Même lorsqu’il est évalué correctement, par la mesure du tour de taille ou, plus rarement, par des radiographies, le niveau de graisse corporelle ne détermine pas entièrement la santé d’une personne. « Il n’y a pas deux personnes qui réagissent de la même manière à l’excès de graisse corporelle. Cela dépend de la race et de l’origine ethnique d’une personne, de son âge, des aliments qu’elle consomme, et la génétique joue un rôle considérable », explique Steven Heymsfield à l’Université d’État de Louisiane.
C’est pourquoi Rubino et ses collègues souhaitent introduire plus de nuances dans la définition de l’obésité, en divisant les cas en précliniques et cliniques. Les deux formes seraient caractérisées par un excès de graisse corporelle, mais seule la forme clinique impliquerait des symptômes provoqués par un excès de graisse, tels que des difficultés respiratoires, des problèmes cardiaques ou des difficultés à réaliser les activités quotidiennes. Pendant ce temps, l’obésité préclinique augmente le risque de développer éventuellement de tels symptômes liés à l’obésité, explique Rubino.

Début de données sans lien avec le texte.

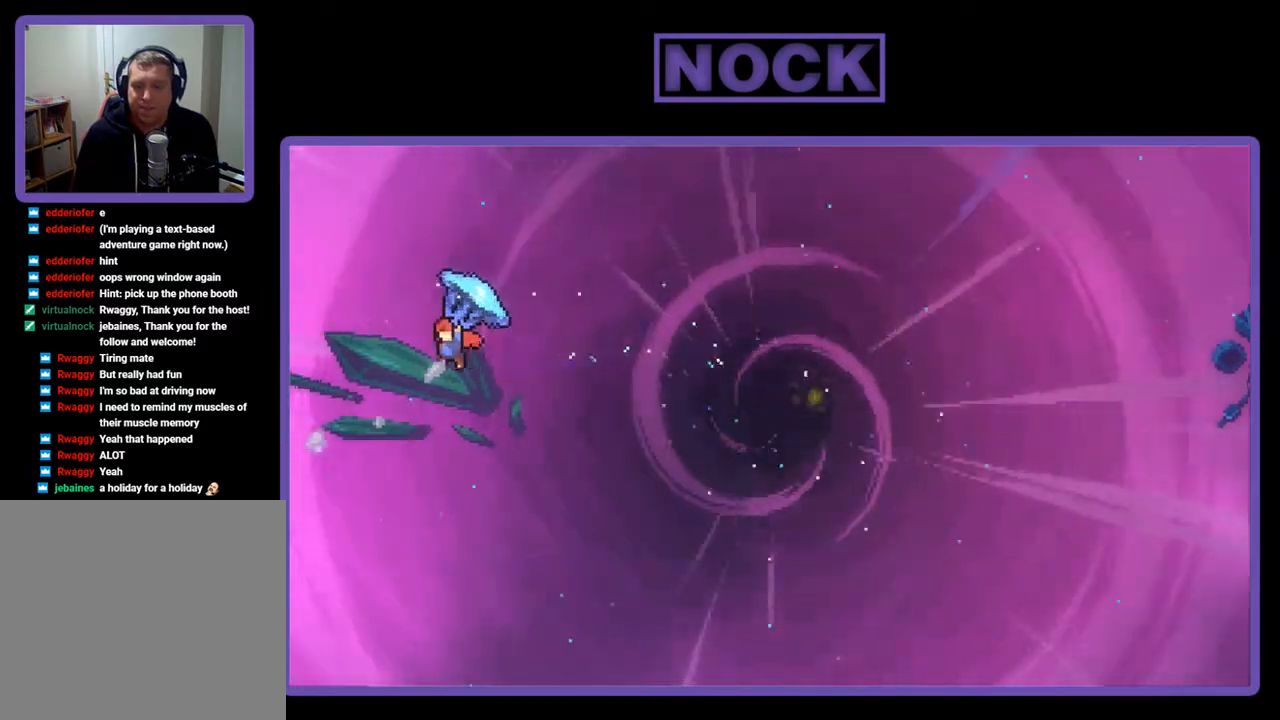
{"buttons": ["CIRCLE", "R2", "DPAD_UP"], "right_stick": "center", "events": [[150, "DPAD_UP", "down"], [217, "DPAD_LEFT", "up"], [283, "R2", "up"], [383, "CIRCLE", "down"], [383, "R2", "down"]]}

Cela s’apparente à la façon dont les gens peuvent souffrir de prédiabète, où leur taux de sucre dans le sang est plus élevé que d’habitude, mais pas suffisamment élevé pour recevoir un diagnostic de diabète de type 2 à part entière, explique Rubino.
Selon les changements proposés, le personnel de santé mesurerait directement les niveaux de graisse corporelle des personnes en utilisant le tour de taille ou des radiographies en plus du calcul de l’IMC, bien qu’une personne ayant un IMC supérieur à 40 soit toujours considérée comme ayant un excès de graisse. Ils utiliseraient ensuite des analyses de sang pour évaluer la santé des organes et demanderaient aux personnes si elles présentent des symptômes. De toute façon, de nombreux cliniciens effectuent régulièrement des analyses de sang, mais les mesures directes de la graisse corporelle augmenteraient quelque peu leur charge de travail, explique Heymsfield.

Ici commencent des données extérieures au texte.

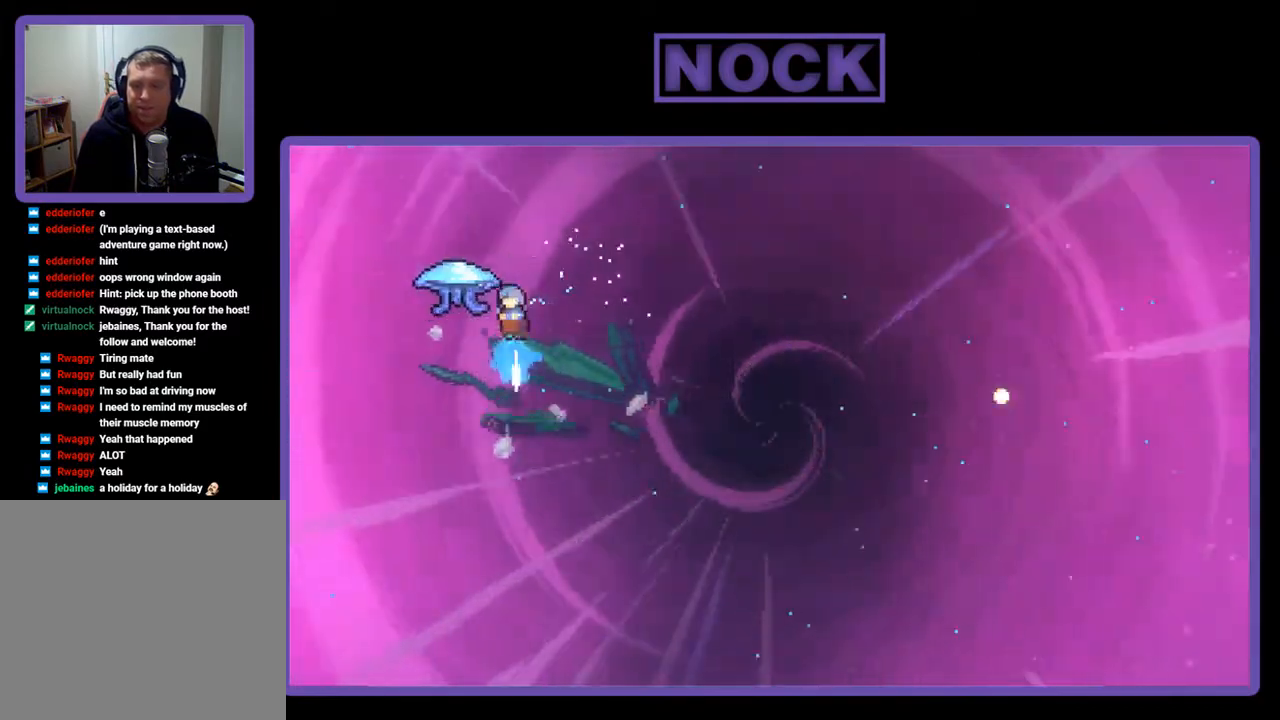
{"buttons": ["CIRCLE", "R2", "DPAD_UP", "DPAD_LEFT"], "right_stick": "center", "events": [[50, "DPAD_LEFT", "down"]]}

Si elles sont largement adoptées par les cliniciens, les nouvelles définitions pourraient permettre aux patients de se voir proposer des conseils et des traitements mieux adaptés à leur corps, explique Rubino. En général, les personnes souffrant d’obésité préclinique n’auront peut-être besoin que de surveiller leur santé et d’adopter des changements dans leur mode de vie, tandis que celles présentant une forme clinique sont plus susceptibles de nécessiter un traitement médicamenteux ou chirurgical, explique Rubino.
« Cela nous permettrait de trier de manière plus appropriée les personnes vers les soins appropriés », déclare Adrien Brun à l’University College de Londres.
Laura Gray de l’Université de Sheffield, au Royaume-Uni, se félicite également des changements proposés. « C’est absolument nécessaire. Ces lignes directrices exposent à la pratique clinique ce que disent les recherches actuelles », dit-elle. « Toutes les personnes obèses selon l’IMC ne sont pas malades, et toutes les personnes ayant un IMC inférieur ne sont pas en bonne santé. »
Les définitions mises à jour, qui ont déjà été approuvées par 76 organismes de santé dans le monde, pourraient même contribuer à réduire la stigmatisation entourant cette maladie. « L’espoir est qu’une définition plus nuancée de l’obésité montre qu’il s’agit d’une maladie à part entière. Ce n’est pas seulement une conséquence de facteurs comportementaux, il existe de nombreux facteurs de risque, environnementaux, psychologiques et génétiques », explique Gray.